Attribute	Practiced	Assessed
(6) Communication and Inquiry/ Research (Level 3)	Yes	9%
(7) Project and Team Skills (Level 3)	No	0%
(8) Professional Effectiveness and Ethical Conduct (Level 2)	No	0%
(5) Interdisciplinary, Inclusiveness, Influence (Level 3)	No	0%
(4) Design (Level 2)	Yes	29.5%
(2) Engineering/ IT Specialisation (Level 3)	Yes	14%
(3) Problem Solving and Inventiveness (Level 2)	Yes	19.5%
(1) Maths/ Science Methods and Tools (Level 2)	Yes	28%

These goals are selected from Engineering & IT Graduate Outcomes Table 2018 which defines overall goals for courses where this unit is primarily offered. See Engineering & IT Graduate Outcomes Table 2018 for details of the attributes and levels to be developed in the course as a whole.
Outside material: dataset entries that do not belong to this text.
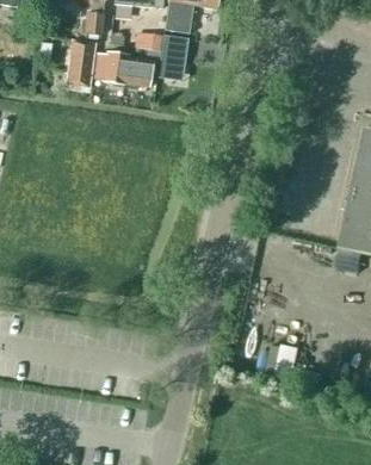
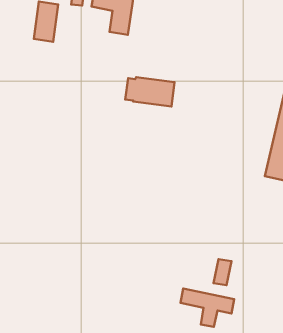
building: [95,51,154,86] -> [125,77,174,106]
building: none -> [181,289,234,327]

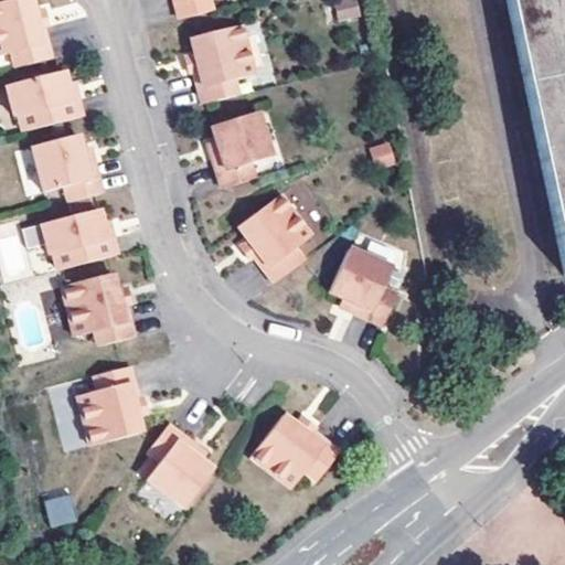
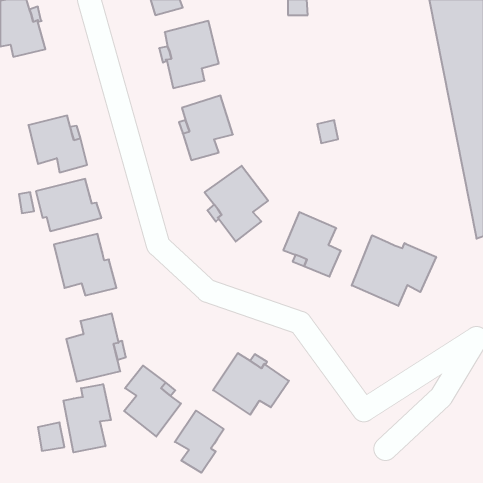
building: [8,70,84,130] -> none
building: none -> [352,235,436,306]
building: none -> [63,384,111,452]
building: none -> [175,411,224,473]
Percentage figures alongside each course goal provide a rough indication of their relative weighting in assessment for this unit. Note that not all goals are necessarily part of assessment. Some may be more about practice activity. See Learning outcomes for details of what is assessed in relation to each goal and Assessment for details of how the outcome is assessed. See Attributes for details of practice provided for each goal.